╔══
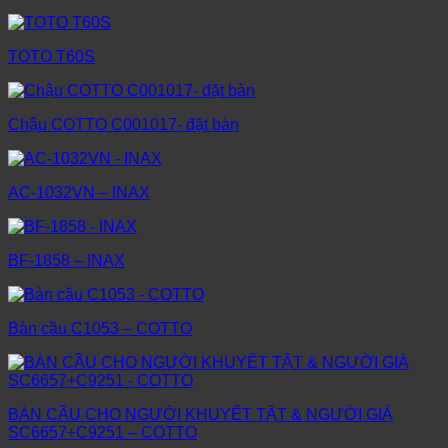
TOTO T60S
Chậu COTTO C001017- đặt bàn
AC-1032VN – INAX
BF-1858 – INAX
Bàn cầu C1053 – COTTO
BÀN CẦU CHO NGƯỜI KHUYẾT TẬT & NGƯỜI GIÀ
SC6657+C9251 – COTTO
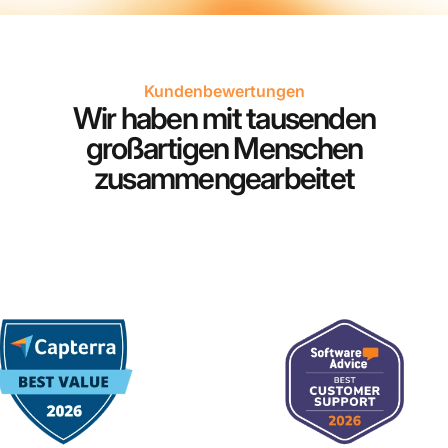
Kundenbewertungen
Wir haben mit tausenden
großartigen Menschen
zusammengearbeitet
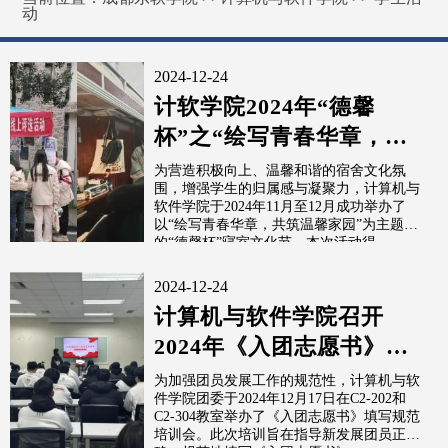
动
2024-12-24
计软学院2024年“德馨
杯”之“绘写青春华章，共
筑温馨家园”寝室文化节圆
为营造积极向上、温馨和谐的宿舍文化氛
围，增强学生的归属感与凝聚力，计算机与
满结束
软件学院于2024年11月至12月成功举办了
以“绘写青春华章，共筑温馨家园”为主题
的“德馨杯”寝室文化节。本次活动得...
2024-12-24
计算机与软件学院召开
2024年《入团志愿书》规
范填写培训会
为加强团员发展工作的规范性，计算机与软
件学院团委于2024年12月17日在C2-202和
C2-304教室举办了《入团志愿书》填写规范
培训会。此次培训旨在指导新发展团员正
╚══
_Action item_
Check each line of the records for the word "入团志愿书", and show the lines that contain it.

_Answer to this problem_
2024年《入团志愿书》规
C2-304教室举办了《入团志愿书》填写规范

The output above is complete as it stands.